=== Exercise passage ===
---------------

This is so flagrantly sexist that it's absurd. But luckily for Google, it's the politically correct form of sexism. It's been decreed that programming being male dominated is bad, and thus taking sexist action to fix it is okay.
This of course totally ignores that university education as a whole has become majority female, and many professions are becoming majority female that didn't used to be. That by and large we're doing a lousy job of educating boys is not considered a problem, so making that problem worse by trying to exclude them from one of the areas they still do well in is considered okay.
Sure, it's total BS. But it's PC BS, and that's good enough, right?
-- "So they told me that using the download page to download something was not something they anticipated." - Bill Gates
0 in 5 is statistically about right, considering 6.6% of nurses in the US are men.
http://en.wikipedia.org/wiki/M...
Slashdot social media options: AIM, ICQ, Yahoo, Jabber and Mobile Text. Why no MySpace?
No person in the United States shall, on the basis of sex, be excluded from participation in, be denied the benefits of, or be subjected to discrimination under any education program or activity receiving federal financial assistance.

---------------

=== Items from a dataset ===
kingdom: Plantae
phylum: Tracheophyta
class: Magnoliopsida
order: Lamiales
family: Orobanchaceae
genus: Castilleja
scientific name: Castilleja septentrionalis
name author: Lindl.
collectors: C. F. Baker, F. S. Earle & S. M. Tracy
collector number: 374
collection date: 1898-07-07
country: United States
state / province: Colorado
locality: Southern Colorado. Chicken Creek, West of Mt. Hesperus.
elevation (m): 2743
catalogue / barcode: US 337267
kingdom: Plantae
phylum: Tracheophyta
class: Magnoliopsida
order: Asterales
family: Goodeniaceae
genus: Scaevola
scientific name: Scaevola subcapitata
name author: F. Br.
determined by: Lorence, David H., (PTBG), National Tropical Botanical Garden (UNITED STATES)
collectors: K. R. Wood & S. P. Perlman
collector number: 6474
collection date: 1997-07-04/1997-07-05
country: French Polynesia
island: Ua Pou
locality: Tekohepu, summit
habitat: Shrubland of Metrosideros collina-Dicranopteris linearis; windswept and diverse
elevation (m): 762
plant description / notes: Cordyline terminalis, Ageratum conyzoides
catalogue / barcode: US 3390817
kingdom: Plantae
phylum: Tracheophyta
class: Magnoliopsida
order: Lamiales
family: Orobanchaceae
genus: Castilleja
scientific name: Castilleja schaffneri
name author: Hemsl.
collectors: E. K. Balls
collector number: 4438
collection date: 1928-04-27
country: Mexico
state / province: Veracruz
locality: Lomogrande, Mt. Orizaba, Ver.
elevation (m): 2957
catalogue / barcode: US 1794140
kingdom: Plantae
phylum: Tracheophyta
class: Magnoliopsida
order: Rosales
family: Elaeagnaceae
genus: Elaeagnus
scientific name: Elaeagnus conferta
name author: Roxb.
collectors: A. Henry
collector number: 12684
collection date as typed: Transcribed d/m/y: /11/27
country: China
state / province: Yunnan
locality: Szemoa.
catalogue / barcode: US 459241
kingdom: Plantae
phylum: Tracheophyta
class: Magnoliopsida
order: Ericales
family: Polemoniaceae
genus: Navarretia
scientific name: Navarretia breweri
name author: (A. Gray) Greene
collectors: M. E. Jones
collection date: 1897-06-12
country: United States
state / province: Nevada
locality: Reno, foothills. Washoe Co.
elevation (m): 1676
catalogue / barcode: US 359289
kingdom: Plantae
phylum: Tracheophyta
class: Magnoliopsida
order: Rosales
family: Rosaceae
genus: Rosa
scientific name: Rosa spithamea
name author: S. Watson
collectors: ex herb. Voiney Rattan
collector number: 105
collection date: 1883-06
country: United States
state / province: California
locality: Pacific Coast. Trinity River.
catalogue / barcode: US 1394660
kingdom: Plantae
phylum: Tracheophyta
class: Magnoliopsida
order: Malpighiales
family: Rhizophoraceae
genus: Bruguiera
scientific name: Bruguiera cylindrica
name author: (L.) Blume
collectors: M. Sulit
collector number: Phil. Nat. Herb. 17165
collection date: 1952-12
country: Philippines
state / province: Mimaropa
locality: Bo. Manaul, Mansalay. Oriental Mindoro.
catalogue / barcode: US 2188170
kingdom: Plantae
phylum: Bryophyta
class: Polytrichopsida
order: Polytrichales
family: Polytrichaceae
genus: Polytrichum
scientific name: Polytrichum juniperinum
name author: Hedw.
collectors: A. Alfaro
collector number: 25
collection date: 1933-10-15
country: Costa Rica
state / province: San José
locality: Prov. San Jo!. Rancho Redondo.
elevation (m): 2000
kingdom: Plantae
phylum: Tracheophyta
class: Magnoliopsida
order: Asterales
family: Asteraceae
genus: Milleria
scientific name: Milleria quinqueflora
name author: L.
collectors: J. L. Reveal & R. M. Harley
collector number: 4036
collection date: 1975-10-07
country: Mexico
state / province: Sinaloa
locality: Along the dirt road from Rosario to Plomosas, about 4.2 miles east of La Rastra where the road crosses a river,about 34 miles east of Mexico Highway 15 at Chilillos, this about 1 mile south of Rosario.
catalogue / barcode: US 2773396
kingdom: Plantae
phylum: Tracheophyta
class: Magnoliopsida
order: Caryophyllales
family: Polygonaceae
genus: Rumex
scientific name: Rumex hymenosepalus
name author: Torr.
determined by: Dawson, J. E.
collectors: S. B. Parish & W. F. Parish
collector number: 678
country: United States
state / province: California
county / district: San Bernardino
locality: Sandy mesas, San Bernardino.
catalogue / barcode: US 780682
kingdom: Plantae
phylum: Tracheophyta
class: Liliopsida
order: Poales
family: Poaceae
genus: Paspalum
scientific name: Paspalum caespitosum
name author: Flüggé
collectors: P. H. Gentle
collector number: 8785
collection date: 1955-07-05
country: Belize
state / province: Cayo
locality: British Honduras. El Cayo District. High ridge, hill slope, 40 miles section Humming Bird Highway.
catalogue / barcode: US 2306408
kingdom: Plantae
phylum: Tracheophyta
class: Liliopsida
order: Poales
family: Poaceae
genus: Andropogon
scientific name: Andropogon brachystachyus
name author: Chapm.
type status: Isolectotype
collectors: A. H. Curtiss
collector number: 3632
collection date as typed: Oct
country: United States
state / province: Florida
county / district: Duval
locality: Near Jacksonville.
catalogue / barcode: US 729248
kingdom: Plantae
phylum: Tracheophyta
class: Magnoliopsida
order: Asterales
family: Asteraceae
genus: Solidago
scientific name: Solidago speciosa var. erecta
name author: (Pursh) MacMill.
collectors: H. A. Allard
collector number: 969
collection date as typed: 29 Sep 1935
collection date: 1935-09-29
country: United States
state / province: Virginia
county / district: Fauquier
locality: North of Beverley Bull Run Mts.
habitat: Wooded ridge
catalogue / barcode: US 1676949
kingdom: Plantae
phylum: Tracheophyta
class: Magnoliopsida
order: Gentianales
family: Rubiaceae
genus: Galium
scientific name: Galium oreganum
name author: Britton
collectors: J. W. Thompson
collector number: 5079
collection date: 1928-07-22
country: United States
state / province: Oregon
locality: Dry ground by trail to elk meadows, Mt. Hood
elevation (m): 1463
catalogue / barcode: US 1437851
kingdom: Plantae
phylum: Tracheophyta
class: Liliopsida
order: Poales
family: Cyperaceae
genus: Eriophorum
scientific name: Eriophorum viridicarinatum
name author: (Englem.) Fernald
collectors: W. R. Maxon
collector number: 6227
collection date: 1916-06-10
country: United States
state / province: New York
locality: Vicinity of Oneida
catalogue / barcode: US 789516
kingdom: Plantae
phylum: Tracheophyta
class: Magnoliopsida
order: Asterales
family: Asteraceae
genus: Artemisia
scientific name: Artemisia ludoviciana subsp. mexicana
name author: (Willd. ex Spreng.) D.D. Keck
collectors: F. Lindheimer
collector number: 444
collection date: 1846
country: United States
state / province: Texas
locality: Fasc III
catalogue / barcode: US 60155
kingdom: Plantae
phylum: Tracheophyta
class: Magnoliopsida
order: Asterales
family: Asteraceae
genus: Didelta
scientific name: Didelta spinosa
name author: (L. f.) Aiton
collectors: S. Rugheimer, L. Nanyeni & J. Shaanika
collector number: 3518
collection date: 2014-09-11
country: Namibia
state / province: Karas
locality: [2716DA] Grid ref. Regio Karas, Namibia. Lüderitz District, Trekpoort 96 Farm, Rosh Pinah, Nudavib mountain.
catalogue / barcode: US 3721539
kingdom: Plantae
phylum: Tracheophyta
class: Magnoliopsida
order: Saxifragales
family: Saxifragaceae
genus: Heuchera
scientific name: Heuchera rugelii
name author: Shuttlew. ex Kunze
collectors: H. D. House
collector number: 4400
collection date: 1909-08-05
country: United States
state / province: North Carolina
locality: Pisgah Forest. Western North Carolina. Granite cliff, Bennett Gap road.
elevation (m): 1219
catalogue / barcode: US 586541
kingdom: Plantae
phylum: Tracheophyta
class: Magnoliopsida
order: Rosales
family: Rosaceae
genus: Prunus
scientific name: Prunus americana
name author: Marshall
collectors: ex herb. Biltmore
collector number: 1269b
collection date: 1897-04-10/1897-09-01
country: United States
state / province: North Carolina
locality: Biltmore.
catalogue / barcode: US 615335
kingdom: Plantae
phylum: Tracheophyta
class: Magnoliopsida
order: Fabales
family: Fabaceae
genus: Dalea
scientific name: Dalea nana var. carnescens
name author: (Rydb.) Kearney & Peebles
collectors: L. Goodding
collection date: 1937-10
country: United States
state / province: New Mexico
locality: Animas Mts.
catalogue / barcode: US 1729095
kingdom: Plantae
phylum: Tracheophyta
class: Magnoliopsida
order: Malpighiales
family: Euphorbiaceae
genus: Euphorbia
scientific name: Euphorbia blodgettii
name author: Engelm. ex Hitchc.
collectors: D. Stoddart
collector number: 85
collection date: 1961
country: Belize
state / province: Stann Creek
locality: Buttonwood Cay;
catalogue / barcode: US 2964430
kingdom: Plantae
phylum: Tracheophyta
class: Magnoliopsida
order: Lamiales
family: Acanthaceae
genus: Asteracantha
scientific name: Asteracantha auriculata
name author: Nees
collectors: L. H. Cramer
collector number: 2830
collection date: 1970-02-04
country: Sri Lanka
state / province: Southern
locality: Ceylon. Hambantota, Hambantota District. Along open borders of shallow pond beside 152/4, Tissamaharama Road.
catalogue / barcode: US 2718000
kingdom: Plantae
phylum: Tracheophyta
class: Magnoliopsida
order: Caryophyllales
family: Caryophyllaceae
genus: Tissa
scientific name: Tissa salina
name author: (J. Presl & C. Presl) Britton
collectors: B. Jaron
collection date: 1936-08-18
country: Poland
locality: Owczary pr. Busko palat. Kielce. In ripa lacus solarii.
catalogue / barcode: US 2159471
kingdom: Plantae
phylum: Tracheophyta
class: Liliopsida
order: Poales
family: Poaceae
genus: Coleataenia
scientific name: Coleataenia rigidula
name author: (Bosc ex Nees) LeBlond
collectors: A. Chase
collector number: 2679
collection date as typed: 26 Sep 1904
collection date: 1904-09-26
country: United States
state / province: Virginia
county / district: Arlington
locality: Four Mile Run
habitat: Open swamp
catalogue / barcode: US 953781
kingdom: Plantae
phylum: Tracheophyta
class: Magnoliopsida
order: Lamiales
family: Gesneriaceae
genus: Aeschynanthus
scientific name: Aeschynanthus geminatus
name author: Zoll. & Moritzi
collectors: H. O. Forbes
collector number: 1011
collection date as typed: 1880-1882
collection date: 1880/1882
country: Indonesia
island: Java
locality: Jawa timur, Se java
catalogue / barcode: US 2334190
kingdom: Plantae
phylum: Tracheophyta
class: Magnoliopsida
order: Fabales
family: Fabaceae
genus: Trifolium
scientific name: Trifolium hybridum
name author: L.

---------------

=== Aim of the exercise ===
Write out the full forum comments from above, word for word.

=== Result ===
This is so flagrantly sexist that it's absurd. But luckily for Google, it's the politically correct form of sexism. It's been decreed that programming being male dominated is bad, and thus taking sexist action to fix it is okay.
This of course totally ignores that university education as a whole has become majority female, and many professions are becoming majority female that didn't used to be. That by and large we're doing a lousy job of educating boys is not considered a problem, so making that problem worse by trying to exclude them from one of the areas they still do well in is considered okay.
Sure, it's total BS. But it's PC BS, and that's good enough, right?
-- "So they told me that using the download page to download something was not something they anticipated." - Bill Gates
0 in 5 is statistically about right, considering 6.6% of nurses in the US are men.
http://en.wikipedia.org/wiki/M...
Slashdot social media options: AIM, ICQ, Yahoo, Jabber and Mobile Text. Why no MySpace?
No person in the United States shall, on the basis of sex, be excluded from participation in, be denied the benefits of, or be subjected to discrimination under any education program or activity receiving federal financial assistance.